WEB本の雑誌

7月18日(水)

 僕には、新刊が出たら、何もかも放り出し、すぐに読み出す作家が4人いる。

 ひとりは言わずもがなの、我らの作家・金城一紀で、金城さんは7月27日発売予定で『映画篇』(集英社)という新作が出るのだが、その日は当然仕事もせず、読書に没頭するスケジュールを立てている。

 あとの3人は、明治・大正時代の小樽を舞台に傑作『ちぎり屋』(講談社)などの時代小説を書き続けている蜂谷涼と南米やかつての日本を舞台に宮崎駿を越えるくらいファンタジックな小説『アマゾニア』(中央公論新社)を書かれている粕谷知世。残念ながらこのふたりの新作情報は届いていないが、もし発売になればその日は当然仕事にならないであろう。
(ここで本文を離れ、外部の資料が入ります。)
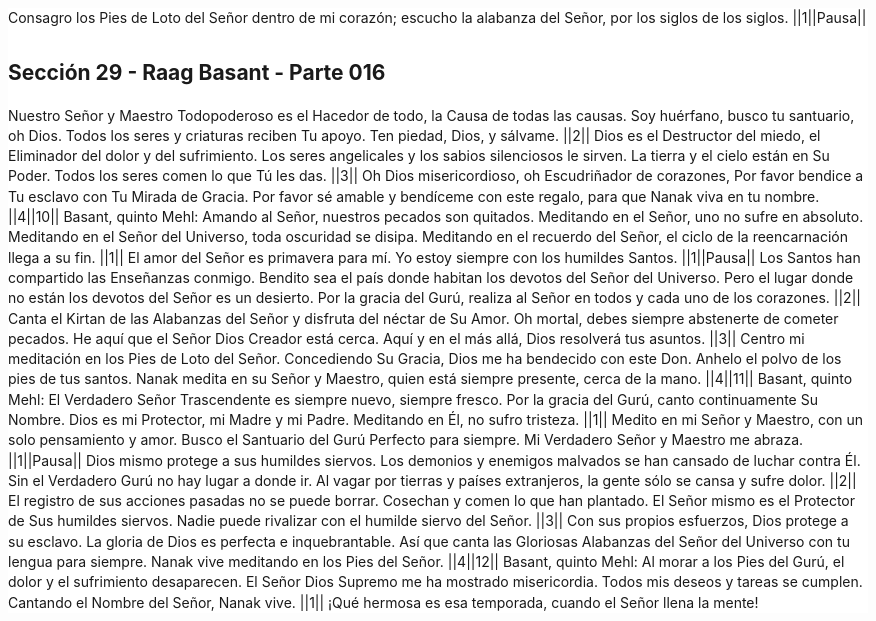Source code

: Consagro los Pies de Loto del Señor dentro de mi corazón; escucho la alabanza del Señor, por los siglos de los siglos. ||1||Pausa||

## Sección 29 - Raag Basant - Parte 016

Nuestro Señor y Maestro Todopoderoso es el Hacedor de todo, la Causa de todas las causas.
Soy huérfano, busco tu santuario, oh Dios.
Todos los seres y criaturas reciben Tu apoyo.
Ten piedad, Dios, y sálvame. ||2||
Dios es el Destructor del miedo, el Eliminador del dolor y del sufrimiento.
Los seres angelicales y los sabios silenciosos le sirven.
La tierra y el cielo están en Su Poder.
Todos los seres comen lo que Tú les das. ||3||
Oh Dios misericordioso, oh Escudriñador de corazones,
Por favor bendice a Tu esclavo con Tu Mirada de Gracia.
Por favor sé amable y bendíceme con este regalo,
para que Nanak viva en tu nombre. ||4||10||
Basant, quinto Mehl:
Amando al Señor, nuestros pecados son quitados.
Meditando en el Señor, uno no sufre en absoluto.
Meditando en el Señor del Universo, toda oscuridad se disipa.
Meditando en el recuerdo del Señor, el ciclo de la reencarnación llega a su fin. ||1||
El amor del Señor es primavera para mí.
Yo estoy siempre con los humildes Santos. ||1||Pausa||
Los Santos han compartido las Enseñanzas conmigo.
Bendito sea el país donde habitan los devotos del Señor del Universo.
Pero el lugar donde no están los devotos del Señor es un desierto.
Por la gracia del Gurú, realiza al Señor en todos y cada uno de los corazones. ||2||
Canta el Kirtan de las Alabanzas del Señor y disfruta del néctar de Su Amor.
Oh mortal, debes siempre abstenerte de cometer pecados.
He aquí que el Señor Dios Creador está cerca.
Aquí y en el más allá, Dios resolverá tus asuntos. ||3||
Centro mi meditación en los Pies de Loto del Señor.
Concediendo Su Gracia, Dios me ha bendecido con este Don.
Anhelo el polvo de los pies de tus santos.
Nanak medita en su Señor y Maestro, quien está siempre presente, cerca de la mano. ||4||11||
Basant, quinto Mehl:
El Verdadero Señor Trascendente es siempre nuevo, siempre fresco.
Por la gracia del Gurú, canto continuamente Su Nombre.
Dios es mi Protector, mi Madre y mi Padre.
Meditando en Él, no sufro tristeza. ||1||
Medito en mi Señor y Maestro, con un solo pensamiento y amor.
Busco el Santuario del Gurú Perfecto para siempre. Mi Verdadero Señor y Maestro me abraza. ||1||Pausa||
Dios mismo protege a sus humildes siervos.
Los demonios y enemigos malvados se han cansado de luchar contra Él.
Sin el Verdadero Gurú no hay lugar a donde ir.
Al vagar por tierras y países extranjeros, la gente sólo se cansa y sufre dolor. ||2||
El registro de sus acciones pasadas no se puede borrar.
Cosechan y comen lo que han plantado.
El Señor mismo es el Protector de Sus humildes siervos.
Nadie puede rivalizar con el humilde siervo del Señor. ||3||
Con sus propios esfuerzos, Dios protege a su esclavo.
La gloria de Dios es perfecta e inquebrantable.
Así que canta las Gloriosas Alabanzas del Señor del Universo con tu lengua para siempre.
Nanak vive meditando en los Pies del Señor. ||4||12||
Basant, quinto Mehl:
Al morar a los Pies del Gurú, el dolor y el sufrimiento desaparecen.
El Señor Dios Supremo me ha mostrado misericordia.
Todos mis deseos y tareas se cumplen.
Cantando el Nombre del Señor, Nanak vive. ||1||
¡Qué hermosa es esa temporada, cuando el Señor llena la mente!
そして最後の一人が我らがエンタメ・ノンフ(エンターテインメント・ノンフィクションの略)の提唱者でありその雄・高野秀行である。その高野さんの待望の新作『怪獣記』が、ついに書店に店頭に並んだので、早速購入。「臨時休業」の札を立て、僕は山の手線の人となり、一気に読み進むのであった。

前作『アジア新聞屋台村』が自伝的小説だったのだが、『怪獣記』はまさに高野さんの王道である怪獣探しである。こんなものを王道にしている人は、川口浩亡き後、おそらく日本には高野さんくらいしかいないと思われるのだが、その真剣さは、川口浩の比ではない。

そして名作『幻獣ムベンベを追え』(集英社文庫)ばりの探索が始まるのであるが、今回は今までの作品と違って不在の証明をしにいくのがミソ。高野さんが追い求めているのは<未知の未知動物>であって、<既知の未知動物>ではない。だから未知動物(UMA)ファンの間で語り尽くされているトルコの怪獣・ジャナワールのビデオが偽物であることの真実に迫ろうと勝手についてきた写真家や留学予定の仲間とともに旅立つのであった。現地では、まさに高野さんの才能のひとつであろう「とんでもないことが向こうから寄ってくる」が数々待ち受けているのである。

高野さんの著作はすべてそうなのであるけれど、バカだぁなんて笑っていると突然とんでもない真実を突きつけてきて深く考えさせられるわけなのだが、『怪獣記』でも笑うセールスマンの喪黒福造なみに、いきなり「ドーン」と打ち込まれてしまった。

いや、そんな小難しいことはどうでもよくて、とにかく40過ぎの男が、真面目に怪獣を探しにいくそのおかしさをひとりでも多くの人に味わって欲しい。間違いなく傑作。大傑作。

と山手線を3周して感動していると、浜田からメールが届く。
「仕事してますか!」

ドーン!!! こんなところに未知動物がいたなんて!! 人間GPSハマダーだぁ。